Below is a listing; restate from it, character for character, the lines beginning at the line holding "It is not possible" and ending at the line holding "Outgoing mails are", both included.

=-=-=-=-=

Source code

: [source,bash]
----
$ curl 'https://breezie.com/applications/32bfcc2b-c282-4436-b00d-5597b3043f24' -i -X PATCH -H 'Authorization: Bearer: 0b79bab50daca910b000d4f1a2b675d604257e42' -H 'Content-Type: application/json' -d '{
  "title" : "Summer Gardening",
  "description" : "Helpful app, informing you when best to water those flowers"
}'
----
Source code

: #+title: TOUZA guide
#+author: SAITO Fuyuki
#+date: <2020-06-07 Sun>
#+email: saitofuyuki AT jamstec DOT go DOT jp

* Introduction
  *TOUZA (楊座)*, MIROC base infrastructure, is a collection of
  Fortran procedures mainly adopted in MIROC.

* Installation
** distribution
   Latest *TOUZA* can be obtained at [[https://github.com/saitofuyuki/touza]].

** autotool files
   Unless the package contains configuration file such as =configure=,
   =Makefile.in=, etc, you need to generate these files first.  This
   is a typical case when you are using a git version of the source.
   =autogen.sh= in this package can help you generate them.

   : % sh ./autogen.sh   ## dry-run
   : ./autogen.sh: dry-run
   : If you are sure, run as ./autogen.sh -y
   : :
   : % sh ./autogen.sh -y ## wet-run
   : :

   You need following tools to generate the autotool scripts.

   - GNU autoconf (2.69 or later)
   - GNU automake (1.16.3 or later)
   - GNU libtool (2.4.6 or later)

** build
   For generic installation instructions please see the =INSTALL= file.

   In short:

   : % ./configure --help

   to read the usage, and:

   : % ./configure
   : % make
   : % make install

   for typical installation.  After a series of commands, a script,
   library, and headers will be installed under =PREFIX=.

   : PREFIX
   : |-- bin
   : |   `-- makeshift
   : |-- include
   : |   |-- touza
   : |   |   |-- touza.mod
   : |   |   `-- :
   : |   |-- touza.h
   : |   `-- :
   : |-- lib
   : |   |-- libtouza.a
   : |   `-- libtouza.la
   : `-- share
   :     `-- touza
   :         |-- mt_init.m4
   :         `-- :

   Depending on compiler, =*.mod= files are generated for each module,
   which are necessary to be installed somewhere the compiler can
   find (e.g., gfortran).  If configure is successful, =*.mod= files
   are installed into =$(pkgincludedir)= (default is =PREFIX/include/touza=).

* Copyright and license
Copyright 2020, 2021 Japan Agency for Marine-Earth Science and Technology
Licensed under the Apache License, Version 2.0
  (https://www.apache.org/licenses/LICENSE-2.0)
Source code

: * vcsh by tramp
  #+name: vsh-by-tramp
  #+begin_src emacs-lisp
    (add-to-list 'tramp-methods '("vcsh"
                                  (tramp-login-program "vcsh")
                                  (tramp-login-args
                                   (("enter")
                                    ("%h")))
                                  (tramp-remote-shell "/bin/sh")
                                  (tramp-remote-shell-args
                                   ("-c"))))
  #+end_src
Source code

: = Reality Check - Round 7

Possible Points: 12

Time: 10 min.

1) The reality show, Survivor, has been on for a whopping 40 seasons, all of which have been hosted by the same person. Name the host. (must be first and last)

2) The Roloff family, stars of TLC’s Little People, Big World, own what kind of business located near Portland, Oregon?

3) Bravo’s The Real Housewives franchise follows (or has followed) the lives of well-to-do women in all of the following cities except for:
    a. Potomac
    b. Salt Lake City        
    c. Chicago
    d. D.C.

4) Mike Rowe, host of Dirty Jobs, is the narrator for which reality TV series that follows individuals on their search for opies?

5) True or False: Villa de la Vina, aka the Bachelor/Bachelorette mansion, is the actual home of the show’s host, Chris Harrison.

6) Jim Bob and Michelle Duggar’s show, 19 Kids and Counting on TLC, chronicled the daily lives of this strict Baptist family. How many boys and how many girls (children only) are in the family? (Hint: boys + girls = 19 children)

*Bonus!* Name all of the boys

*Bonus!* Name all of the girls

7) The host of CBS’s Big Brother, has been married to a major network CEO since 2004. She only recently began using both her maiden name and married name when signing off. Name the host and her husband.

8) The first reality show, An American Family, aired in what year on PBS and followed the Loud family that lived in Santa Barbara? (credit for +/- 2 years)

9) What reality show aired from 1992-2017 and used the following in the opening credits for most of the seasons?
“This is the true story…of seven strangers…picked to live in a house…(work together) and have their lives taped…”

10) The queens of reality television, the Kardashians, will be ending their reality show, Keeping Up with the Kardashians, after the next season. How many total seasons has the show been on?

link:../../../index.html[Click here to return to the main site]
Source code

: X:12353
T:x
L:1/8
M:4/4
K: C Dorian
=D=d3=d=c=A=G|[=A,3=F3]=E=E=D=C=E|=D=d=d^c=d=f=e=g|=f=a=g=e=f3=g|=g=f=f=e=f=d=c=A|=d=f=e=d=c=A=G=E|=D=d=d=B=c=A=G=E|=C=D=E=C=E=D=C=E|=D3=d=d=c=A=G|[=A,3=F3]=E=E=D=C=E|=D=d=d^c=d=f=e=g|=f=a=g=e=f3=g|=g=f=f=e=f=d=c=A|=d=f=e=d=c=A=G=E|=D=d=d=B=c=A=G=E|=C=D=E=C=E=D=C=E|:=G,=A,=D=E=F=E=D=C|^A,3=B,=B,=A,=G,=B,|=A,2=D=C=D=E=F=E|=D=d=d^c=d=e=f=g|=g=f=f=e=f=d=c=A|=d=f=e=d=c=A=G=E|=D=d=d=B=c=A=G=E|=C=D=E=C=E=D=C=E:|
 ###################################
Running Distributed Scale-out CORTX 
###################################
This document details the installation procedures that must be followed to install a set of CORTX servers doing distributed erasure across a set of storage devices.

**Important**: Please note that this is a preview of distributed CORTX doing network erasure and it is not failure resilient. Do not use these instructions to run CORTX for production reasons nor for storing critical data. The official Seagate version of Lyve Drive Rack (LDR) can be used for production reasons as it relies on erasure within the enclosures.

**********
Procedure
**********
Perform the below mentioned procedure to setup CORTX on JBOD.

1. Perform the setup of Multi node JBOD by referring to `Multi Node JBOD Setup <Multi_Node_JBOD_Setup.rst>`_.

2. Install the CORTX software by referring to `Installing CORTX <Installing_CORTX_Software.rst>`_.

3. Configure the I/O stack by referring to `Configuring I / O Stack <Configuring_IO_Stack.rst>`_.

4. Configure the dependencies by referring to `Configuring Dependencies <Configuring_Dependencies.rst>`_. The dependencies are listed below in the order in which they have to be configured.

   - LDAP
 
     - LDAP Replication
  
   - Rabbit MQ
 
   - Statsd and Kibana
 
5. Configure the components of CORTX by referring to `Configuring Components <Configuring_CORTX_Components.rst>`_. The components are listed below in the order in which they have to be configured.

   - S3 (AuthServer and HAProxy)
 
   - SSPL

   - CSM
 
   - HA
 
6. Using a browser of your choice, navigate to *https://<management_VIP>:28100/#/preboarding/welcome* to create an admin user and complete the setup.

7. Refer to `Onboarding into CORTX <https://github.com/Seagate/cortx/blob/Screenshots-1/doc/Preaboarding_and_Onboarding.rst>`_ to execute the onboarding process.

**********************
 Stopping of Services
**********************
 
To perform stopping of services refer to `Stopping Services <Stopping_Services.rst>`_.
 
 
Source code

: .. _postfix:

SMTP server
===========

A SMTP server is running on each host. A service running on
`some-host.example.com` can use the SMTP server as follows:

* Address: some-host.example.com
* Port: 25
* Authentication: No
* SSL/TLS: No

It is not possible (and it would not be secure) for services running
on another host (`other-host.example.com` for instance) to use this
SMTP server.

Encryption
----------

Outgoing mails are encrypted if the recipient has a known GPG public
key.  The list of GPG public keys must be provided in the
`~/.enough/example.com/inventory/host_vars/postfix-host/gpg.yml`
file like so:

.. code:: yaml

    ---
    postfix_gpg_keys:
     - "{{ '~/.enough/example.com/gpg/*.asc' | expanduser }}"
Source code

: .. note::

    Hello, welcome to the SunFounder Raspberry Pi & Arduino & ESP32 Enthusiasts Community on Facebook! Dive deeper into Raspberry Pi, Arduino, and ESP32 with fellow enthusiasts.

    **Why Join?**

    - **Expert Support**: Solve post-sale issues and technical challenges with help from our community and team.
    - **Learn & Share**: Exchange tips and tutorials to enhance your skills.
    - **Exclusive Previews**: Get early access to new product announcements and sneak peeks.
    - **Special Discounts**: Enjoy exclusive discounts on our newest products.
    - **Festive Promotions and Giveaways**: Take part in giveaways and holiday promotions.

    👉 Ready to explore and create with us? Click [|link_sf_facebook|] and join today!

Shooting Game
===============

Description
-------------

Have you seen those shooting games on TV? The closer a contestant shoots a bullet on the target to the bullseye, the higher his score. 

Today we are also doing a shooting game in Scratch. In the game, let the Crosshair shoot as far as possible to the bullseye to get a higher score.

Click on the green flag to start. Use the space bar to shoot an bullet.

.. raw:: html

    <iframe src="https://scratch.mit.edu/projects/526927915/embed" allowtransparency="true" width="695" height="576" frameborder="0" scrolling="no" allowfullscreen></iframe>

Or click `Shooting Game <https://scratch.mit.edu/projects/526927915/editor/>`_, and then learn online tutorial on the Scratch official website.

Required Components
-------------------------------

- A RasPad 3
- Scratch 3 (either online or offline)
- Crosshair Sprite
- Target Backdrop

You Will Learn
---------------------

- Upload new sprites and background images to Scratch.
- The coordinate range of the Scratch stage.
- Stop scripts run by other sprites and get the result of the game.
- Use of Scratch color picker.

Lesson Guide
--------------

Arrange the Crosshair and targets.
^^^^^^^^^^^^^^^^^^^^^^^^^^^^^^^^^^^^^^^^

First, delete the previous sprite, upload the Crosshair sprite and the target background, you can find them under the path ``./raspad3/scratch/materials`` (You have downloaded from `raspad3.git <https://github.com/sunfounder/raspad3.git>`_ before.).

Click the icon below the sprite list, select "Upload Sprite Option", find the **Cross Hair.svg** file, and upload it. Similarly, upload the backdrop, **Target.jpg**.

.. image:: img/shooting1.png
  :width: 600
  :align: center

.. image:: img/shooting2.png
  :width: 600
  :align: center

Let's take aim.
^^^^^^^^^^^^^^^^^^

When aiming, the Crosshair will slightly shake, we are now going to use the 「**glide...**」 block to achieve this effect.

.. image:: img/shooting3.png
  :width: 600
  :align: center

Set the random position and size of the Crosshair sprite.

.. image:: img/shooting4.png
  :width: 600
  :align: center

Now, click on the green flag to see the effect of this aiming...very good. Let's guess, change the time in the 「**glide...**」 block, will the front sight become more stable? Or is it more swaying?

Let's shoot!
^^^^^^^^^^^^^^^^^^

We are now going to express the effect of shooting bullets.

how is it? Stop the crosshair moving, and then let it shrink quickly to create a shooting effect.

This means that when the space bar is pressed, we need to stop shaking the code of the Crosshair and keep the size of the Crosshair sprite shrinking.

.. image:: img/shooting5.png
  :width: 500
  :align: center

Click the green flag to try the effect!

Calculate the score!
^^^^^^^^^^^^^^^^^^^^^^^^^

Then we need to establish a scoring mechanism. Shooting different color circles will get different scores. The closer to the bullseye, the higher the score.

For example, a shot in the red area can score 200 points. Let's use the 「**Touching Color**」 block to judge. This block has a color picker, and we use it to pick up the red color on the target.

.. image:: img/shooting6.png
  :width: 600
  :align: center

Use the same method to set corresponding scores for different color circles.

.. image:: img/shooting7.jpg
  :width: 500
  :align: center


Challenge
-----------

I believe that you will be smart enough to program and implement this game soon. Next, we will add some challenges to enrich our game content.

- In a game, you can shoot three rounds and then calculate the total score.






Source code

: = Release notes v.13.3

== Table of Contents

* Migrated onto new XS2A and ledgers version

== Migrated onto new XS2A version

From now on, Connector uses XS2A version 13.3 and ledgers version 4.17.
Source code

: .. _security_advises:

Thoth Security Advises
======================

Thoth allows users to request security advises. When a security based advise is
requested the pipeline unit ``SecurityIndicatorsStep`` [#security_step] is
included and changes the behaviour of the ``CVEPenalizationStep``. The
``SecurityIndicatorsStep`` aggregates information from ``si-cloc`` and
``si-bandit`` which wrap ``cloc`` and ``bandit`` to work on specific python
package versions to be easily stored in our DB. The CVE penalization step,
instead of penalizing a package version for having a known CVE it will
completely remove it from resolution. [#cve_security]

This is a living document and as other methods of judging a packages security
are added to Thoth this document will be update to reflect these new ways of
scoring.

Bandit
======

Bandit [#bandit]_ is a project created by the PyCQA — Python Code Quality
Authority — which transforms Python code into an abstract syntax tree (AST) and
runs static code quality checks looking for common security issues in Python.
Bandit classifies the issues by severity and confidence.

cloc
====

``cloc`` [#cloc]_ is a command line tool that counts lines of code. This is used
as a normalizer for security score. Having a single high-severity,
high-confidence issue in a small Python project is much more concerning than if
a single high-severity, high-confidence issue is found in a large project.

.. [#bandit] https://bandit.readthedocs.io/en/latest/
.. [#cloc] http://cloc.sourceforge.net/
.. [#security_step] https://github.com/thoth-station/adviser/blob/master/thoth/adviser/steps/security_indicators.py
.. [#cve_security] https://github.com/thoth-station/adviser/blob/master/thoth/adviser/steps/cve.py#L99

=-=-=-=-=

* _THE COMPLETED TASK_:
It is not possible (and it would not be secure) for services running
on another host (`other-host.example.com` for instance) to use this
SMTP server.

Encryption
----------

Outgoing mails are encrypted if the recipient has a known GPG public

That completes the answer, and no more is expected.